Inside the machine

Retired Army major knows how it works—and doesn’t

Army veteran John Crosby teaches political science at Chico State.

Army veteran John Crosby teaches political science at Chico State.

PHOTO by john domogma

Veteran speaker:
The Veteran Voices lecture series kicks off with John Crosby on Feb. 4 at 7:30 p.m. in Chico State’s Performing Arts Center, Room 134. Free.

In his 20 years of active duty in the U.S. Army, Maj. John Crosby grew to understand the military in ways no outsider can. Now retired from the service and teaching at Chico State, he can offer valuable insights to students in his political science classes.

During a recent interview in his campus office, he said he tells students who are thinking of joining the military: “It’s a crapshoot; it all depends on your commanding officer.” Some brigade commanders are terrific people, but “others are just assholes.”

His point is that “these are real people. They join the military for different reasons. We do a disservice when we see the military as monolithic,” either all bad or all good.

On Thursday (Feb. 4), Crosby, who is 55, will be the first speaker in a new lecture series, Veteran Voices, co-sponsored by the Chico Peace & Justice Center and Chico State’s Peace Institute. The series is “aimed at educating people about what the military is actually like from veterans who lived through it,” according to the CPJC website.

Crosby doesn’t fit it the image of the typical soldier. For one thing, he’d already graduated from UCLA and gotten married when, in 1984, at the relatively advanced age of 24, he enlisted as a private, seeing it as “an opportunity to serve my country and see the world.” Luckily, his wife was willing to see the world with him, because they had 14 different postings—and four kids—along the way.

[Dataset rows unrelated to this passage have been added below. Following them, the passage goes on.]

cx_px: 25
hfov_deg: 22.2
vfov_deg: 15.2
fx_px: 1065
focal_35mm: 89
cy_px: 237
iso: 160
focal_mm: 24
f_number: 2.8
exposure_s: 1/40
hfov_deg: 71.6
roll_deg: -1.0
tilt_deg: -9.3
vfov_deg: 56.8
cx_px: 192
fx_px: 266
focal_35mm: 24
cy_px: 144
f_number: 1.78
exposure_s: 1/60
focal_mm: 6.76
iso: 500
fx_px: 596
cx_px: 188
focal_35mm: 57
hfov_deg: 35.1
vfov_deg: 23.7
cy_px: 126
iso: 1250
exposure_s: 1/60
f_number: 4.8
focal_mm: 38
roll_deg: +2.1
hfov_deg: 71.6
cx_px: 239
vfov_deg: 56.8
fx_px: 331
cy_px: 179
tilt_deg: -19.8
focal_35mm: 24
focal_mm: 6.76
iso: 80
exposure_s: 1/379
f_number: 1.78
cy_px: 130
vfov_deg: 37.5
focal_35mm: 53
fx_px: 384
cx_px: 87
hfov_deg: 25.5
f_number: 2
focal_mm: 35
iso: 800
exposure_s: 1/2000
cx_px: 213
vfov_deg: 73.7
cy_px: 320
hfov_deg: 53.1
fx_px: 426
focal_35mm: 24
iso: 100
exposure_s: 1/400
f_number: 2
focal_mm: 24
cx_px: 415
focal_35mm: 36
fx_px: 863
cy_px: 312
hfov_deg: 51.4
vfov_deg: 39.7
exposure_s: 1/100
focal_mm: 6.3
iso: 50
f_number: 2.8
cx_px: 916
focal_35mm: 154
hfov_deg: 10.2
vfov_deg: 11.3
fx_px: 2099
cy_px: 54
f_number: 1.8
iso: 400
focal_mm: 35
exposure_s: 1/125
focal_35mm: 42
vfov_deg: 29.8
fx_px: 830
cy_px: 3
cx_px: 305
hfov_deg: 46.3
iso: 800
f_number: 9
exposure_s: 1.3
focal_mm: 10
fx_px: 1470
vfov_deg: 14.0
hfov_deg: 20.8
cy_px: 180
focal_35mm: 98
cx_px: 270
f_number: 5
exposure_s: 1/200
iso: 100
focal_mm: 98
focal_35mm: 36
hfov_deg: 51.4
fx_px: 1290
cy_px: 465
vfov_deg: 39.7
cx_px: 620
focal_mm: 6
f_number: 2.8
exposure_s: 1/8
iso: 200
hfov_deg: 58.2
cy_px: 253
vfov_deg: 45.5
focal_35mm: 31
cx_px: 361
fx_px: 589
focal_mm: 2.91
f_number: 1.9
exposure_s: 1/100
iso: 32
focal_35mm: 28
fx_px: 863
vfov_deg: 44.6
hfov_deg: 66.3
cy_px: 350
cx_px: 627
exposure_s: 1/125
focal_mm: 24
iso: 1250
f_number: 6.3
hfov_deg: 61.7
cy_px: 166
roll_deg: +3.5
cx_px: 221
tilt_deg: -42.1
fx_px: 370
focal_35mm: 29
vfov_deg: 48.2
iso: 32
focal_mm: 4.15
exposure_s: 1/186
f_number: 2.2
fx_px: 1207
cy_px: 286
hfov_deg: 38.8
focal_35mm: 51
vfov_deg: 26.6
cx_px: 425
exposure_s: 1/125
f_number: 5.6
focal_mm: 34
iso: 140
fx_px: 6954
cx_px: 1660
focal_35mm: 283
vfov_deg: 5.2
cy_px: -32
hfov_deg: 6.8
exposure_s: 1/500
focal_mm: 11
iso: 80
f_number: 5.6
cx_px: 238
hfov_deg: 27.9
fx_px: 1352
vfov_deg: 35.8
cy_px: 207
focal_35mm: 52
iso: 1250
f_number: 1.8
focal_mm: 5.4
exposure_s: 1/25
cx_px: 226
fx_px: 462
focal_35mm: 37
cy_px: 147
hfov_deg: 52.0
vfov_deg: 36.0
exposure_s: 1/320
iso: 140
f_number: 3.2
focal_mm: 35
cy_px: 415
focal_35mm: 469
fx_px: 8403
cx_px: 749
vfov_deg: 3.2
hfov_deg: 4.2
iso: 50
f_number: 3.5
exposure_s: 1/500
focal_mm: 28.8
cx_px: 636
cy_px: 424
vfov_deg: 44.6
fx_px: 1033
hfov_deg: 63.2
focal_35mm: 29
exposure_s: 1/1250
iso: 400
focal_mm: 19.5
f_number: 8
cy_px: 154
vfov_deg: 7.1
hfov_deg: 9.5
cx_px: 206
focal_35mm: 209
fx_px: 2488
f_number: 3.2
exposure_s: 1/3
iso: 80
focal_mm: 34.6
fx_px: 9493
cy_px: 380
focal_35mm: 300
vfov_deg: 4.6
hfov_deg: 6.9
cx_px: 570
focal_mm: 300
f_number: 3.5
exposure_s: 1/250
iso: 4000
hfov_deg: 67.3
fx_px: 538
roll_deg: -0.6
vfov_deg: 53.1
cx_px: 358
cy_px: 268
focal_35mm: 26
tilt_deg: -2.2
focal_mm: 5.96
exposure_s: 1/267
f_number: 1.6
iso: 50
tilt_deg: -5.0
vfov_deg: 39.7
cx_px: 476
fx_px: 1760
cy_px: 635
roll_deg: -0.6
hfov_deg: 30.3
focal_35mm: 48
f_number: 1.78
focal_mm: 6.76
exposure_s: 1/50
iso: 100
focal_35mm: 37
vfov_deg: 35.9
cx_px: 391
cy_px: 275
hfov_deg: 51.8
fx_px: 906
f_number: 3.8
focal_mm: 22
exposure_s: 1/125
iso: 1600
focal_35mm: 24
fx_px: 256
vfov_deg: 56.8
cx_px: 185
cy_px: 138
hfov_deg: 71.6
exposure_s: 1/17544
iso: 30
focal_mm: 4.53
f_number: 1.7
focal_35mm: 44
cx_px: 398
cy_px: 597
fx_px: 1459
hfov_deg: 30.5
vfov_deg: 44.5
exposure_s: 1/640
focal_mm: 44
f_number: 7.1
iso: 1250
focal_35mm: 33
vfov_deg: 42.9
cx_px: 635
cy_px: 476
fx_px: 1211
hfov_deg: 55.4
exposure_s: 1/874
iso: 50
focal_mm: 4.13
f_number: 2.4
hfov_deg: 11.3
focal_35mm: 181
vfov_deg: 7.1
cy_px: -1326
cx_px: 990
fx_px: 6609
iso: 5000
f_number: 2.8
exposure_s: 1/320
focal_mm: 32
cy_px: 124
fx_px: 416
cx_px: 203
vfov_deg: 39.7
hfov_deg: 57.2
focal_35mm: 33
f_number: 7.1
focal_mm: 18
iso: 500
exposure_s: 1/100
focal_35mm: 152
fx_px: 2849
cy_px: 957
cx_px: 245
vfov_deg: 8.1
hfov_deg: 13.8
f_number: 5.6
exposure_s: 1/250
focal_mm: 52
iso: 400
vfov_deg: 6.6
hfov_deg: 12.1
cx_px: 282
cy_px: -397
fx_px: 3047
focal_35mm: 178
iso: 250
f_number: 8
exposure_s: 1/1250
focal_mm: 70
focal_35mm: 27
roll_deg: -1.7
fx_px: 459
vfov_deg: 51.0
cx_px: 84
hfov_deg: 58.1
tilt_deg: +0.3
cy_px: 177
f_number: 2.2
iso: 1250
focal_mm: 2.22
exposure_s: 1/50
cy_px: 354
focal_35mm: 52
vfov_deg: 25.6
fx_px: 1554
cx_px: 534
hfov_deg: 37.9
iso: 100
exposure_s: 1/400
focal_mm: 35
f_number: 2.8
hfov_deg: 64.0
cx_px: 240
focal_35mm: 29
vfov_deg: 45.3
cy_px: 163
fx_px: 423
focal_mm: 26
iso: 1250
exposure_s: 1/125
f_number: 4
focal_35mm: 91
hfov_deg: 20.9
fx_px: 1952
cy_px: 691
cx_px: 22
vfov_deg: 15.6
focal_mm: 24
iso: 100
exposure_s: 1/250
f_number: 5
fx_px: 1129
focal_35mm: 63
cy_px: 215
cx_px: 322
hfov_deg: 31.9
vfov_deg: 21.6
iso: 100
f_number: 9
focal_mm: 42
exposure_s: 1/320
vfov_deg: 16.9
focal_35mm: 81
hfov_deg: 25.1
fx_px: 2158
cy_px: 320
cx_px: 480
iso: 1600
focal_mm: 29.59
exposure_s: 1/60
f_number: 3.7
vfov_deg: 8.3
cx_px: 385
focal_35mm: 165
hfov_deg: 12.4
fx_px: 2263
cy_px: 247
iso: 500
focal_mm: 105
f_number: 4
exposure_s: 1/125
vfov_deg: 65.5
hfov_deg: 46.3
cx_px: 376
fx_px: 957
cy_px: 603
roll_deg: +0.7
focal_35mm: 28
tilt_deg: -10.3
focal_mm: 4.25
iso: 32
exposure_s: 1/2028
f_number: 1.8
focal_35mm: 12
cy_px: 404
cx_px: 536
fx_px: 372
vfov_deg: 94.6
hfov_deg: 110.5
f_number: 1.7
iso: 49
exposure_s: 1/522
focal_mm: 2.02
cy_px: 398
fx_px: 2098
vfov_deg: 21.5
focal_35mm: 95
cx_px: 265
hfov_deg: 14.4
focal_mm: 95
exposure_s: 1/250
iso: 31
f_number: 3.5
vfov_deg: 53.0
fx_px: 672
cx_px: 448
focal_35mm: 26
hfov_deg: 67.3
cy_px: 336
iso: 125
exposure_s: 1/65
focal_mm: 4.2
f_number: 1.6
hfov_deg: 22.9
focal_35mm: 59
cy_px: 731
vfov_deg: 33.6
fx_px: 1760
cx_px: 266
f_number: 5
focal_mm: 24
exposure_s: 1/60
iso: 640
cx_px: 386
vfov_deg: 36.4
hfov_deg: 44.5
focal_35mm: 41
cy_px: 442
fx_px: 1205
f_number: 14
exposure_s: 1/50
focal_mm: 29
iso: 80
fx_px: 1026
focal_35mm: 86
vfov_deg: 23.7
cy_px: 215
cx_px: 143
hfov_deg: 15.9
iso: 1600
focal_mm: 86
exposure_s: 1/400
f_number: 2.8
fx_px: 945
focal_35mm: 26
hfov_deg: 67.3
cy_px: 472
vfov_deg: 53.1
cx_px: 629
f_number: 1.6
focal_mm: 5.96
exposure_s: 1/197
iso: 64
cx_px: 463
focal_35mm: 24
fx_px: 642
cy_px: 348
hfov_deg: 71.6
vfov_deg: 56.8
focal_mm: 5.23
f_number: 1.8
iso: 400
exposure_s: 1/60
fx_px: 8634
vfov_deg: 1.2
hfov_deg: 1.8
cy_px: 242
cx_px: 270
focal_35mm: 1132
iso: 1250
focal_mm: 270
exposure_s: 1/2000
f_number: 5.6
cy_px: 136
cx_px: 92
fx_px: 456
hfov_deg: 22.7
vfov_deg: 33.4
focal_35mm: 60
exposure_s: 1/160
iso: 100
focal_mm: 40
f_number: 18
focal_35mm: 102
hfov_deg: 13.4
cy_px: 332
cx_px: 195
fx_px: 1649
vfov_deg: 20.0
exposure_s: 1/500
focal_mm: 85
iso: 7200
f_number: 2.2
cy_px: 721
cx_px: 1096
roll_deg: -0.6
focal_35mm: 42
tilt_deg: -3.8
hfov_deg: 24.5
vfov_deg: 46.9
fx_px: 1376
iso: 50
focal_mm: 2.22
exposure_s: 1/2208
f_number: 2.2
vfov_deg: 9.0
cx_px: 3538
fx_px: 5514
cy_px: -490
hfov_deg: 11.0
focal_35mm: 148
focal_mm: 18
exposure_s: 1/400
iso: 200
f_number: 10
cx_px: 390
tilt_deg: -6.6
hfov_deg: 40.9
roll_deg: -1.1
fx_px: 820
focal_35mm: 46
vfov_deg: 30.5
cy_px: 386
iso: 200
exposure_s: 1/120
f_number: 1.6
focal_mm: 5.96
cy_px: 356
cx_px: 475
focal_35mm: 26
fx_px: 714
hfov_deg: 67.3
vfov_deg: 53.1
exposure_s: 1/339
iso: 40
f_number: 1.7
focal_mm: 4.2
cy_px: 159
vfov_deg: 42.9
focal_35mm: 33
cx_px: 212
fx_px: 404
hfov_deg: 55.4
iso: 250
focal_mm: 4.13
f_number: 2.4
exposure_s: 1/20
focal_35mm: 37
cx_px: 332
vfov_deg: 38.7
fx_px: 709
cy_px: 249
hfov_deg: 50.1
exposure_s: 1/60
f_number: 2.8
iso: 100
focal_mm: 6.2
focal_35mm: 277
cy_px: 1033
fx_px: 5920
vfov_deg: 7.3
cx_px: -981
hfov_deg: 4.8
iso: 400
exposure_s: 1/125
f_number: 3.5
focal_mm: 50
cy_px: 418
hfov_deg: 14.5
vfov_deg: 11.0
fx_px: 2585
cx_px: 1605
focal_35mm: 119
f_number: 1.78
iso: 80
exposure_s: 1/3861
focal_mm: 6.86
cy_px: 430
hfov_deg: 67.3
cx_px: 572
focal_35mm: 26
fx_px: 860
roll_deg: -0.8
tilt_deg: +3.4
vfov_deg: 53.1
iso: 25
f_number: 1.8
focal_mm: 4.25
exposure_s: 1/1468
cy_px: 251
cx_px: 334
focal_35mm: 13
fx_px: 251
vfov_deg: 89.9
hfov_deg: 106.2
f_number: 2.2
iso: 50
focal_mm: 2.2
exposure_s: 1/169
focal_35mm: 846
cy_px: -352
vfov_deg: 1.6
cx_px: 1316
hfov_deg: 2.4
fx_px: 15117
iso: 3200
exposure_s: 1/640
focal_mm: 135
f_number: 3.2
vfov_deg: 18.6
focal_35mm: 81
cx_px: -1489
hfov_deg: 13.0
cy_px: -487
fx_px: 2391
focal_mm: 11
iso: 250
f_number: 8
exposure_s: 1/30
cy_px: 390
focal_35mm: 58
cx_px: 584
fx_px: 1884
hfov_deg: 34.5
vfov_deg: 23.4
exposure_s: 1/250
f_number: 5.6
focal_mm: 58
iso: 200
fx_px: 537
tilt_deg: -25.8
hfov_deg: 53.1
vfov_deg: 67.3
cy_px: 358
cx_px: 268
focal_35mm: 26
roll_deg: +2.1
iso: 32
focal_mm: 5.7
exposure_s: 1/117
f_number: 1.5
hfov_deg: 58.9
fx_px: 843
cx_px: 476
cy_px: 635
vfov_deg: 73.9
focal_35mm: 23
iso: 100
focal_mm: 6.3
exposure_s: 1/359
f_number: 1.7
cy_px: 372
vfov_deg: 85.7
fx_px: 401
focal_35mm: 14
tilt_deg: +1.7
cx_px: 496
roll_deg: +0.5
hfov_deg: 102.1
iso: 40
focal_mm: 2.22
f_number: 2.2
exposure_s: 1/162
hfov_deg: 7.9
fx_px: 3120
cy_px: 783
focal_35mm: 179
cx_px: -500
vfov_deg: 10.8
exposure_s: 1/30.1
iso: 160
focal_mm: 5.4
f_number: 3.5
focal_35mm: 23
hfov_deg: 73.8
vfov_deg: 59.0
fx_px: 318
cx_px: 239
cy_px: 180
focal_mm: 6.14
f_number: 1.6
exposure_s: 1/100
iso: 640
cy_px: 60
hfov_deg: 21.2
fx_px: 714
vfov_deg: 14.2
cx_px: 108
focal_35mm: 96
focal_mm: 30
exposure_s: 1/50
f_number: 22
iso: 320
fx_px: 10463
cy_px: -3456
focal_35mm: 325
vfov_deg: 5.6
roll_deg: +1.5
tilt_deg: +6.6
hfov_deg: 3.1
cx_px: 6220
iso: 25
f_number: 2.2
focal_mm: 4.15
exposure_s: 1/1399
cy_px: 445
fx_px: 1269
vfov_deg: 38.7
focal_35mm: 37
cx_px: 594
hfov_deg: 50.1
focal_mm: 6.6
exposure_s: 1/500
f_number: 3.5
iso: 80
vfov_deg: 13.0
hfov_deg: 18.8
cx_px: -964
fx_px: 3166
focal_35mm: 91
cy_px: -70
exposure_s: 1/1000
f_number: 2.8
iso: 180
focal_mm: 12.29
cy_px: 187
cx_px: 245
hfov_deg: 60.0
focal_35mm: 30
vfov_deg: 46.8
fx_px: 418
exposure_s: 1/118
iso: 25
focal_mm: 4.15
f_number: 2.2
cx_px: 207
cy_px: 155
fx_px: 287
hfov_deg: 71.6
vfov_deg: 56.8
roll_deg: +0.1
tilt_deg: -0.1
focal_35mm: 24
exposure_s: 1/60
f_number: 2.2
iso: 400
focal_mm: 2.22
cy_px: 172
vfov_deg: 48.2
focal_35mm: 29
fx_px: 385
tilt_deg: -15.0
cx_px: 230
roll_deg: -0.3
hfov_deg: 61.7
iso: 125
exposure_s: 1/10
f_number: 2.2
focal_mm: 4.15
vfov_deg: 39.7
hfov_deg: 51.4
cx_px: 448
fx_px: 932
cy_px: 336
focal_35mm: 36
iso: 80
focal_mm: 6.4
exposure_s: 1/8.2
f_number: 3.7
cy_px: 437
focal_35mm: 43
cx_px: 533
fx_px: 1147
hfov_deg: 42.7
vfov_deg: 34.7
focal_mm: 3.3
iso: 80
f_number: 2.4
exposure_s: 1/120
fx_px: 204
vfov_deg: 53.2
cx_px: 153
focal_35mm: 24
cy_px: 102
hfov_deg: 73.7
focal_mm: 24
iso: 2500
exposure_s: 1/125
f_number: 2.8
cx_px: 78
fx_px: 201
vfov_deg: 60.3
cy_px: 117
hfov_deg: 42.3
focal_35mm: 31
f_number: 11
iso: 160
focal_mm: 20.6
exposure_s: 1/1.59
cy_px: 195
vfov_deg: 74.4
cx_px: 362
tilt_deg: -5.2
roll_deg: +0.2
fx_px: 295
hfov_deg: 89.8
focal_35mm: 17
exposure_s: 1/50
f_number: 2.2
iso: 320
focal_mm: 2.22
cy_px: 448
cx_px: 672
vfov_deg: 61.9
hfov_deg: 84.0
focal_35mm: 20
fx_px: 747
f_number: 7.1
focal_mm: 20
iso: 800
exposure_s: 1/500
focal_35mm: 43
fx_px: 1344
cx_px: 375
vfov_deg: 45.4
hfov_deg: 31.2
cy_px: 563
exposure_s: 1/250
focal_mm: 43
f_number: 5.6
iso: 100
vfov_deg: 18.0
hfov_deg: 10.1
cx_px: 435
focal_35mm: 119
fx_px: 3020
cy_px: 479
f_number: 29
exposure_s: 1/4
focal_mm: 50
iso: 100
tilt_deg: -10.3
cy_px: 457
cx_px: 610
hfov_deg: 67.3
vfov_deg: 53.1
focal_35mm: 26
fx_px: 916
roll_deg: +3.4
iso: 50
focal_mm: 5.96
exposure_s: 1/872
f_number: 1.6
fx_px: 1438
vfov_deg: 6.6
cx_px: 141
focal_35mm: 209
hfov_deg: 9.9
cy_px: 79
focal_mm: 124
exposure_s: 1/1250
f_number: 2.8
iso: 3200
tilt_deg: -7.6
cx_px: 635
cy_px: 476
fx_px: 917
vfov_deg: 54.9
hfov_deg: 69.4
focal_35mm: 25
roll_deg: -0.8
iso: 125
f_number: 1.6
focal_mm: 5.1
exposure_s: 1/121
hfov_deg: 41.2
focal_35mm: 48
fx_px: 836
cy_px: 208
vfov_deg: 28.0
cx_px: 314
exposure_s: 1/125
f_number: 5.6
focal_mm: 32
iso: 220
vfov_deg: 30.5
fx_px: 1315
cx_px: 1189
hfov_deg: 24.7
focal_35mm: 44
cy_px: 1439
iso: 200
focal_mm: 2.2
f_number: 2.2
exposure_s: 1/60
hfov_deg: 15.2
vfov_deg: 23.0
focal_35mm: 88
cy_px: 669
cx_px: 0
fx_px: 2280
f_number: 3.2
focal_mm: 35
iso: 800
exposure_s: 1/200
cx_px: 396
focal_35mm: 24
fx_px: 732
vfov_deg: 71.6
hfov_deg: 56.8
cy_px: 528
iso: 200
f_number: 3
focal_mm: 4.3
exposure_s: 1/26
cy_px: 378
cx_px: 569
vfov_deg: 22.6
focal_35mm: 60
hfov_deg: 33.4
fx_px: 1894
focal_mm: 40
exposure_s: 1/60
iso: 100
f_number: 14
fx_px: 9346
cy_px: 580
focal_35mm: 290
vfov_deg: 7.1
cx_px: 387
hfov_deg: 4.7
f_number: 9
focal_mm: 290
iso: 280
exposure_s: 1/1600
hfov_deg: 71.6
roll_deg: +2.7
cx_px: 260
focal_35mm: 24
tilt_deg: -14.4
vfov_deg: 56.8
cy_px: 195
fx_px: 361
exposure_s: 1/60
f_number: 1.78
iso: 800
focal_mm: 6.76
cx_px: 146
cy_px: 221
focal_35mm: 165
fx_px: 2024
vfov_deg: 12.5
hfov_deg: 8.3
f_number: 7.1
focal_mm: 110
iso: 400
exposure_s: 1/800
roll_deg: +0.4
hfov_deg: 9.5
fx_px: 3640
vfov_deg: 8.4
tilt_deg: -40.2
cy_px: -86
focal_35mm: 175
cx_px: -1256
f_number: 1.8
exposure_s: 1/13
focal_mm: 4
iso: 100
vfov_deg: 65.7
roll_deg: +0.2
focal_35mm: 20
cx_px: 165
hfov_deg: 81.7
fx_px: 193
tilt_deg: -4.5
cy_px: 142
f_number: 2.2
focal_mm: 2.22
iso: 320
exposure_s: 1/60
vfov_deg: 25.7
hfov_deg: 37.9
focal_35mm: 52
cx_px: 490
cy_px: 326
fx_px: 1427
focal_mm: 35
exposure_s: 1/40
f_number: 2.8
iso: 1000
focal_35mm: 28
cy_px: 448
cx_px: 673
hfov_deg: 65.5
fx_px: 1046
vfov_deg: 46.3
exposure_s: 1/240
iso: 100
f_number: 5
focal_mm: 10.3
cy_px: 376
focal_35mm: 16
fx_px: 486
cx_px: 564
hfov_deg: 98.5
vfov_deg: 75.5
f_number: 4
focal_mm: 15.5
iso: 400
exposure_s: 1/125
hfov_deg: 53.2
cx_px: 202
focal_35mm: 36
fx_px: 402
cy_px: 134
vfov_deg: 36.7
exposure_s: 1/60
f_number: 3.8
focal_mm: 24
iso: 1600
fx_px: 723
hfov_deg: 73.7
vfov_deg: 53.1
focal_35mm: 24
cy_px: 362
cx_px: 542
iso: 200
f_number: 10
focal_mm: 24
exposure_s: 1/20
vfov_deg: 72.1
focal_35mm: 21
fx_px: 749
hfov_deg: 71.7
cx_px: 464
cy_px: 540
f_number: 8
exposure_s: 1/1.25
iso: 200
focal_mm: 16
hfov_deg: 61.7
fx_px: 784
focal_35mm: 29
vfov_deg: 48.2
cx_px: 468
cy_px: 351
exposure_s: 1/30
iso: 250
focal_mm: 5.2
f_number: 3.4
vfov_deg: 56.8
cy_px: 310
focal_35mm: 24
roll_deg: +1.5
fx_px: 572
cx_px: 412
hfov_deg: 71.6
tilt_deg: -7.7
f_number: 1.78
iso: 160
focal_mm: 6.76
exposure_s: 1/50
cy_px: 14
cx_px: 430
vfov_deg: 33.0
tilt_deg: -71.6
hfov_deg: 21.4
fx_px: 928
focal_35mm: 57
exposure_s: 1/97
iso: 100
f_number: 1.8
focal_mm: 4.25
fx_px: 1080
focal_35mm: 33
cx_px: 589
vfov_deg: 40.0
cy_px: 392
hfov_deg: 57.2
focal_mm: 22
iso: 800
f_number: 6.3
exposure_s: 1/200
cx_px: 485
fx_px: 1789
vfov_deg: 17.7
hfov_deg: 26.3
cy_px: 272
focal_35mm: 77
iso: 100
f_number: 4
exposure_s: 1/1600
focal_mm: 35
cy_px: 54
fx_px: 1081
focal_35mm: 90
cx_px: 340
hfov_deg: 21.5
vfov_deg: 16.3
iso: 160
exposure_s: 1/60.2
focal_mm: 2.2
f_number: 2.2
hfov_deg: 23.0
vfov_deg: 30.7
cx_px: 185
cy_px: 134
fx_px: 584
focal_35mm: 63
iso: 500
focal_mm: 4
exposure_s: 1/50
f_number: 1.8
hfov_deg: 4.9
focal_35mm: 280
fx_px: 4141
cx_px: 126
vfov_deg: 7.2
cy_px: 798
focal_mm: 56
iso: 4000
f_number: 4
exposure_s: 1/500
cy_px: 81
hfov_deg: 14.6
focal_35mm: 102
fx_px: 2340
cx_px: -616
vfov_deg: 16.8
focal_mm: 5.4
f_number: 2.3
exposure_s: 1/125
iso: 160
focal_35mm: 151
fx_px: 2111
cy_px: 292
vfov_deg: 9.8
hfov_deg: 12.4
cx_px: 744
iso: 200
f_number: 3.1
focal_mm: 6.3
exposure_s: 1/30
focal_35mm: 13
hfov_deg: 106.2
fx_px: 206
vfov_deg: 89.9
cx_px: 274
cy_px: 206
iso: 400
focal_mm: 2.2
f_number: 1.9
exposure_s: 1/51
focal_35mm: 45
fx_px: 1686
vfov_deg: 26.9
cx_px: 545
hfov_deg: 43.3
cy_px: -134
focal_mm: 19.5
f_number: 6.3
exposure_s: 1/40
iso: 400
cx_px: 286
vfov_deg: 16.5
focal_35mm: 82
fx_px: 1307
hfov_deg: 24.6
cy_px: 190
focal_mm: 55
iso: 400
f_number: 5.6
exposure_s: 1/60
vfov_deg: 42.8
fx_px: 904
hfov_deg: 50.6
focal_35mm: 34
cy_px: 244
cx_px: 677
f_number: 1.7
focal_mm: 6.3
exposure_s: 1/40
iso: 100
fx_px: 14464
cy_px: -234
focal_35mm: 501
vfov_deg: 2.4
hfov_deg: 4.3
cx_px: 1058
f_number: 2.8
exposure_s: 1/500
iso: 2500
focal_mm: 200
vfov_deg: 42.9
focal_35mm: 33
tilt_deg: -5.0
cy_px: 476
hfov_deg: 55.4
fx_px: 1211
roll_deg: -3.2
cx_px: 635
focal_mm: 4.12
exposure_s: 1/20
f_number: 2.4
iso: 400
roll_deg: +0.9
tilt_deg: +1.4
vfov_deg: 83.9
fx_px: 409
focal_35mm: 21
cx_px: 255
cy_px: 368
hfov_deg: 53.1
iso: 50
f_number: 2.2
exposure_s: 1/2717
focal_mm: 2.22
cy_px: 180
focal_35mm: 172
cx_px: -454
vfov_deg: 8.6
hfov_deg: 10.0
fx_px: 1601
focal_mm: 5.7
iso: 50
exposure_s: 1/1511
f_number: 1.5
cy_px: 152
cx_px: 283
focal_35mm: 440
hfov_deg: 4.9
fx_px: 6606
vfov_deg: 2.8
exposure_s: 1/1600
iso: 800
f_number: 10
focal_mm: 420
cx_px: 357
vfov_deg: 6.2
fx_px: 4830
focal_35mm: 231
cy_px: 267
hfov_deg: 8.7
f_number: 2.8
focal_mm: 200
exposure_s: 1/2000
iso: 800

As an enlisted man, he became an expert in platoon radio communication, battalion legal issues and anti-Soviet armored-vehicle actions. After completing Officer Candidate School and becoming a lieutenant, he participated in Operation Just Cause (the invasion of Panama), and then, in 1993, ended up stationed in Germany with the rank of captain and working in military intelligence, briefing higher-ups in the chain of command with a focus on the Middle East.

And so he has an interesting perspective on the invasion of Iraq. In 1998, he helped develop a contingency war plan that called for invading American forces, 500,000 strong, to move northward slowly, capturing territory incrementally while leaving a functioning and democratic infrastructure behind them. The plan anticipated taking 260 days to reach Baghdad.

Instead, when the U.S. actually invaded in early 2003, President George W. Bush and Defense Secretary Donald Rumsfeld decided to attack quickly, with far fewer soldiers—just 100,000—and no plan for putting a working government in place.

Iraq is a good example of politicians’ misuse of the military, Crosby said. Top military officials all knew that Iraq posed no threat to the U.S., and yet Bush and Rumsfeld insisted on going in. The result is the unsettled, dangerous state of affairs we see today in the Middle East.

There are also times, Crosby said, when the U.S. has failed to use its military when doing so could have saved lives. As President Bill Clinton has acknowledged, failing to stop the massacre in Rwanda by sending in U.S. troops is his greatest regret as commander-in-chief.

Fortunately for his students, Crosby has had a ringside seat at many of the significant conflicts of the modern era, from Kuwait and Iraq to the Soviet Union during the Cold War. Now, as he put it, “instead of briefing colonels, I’m briefing students.”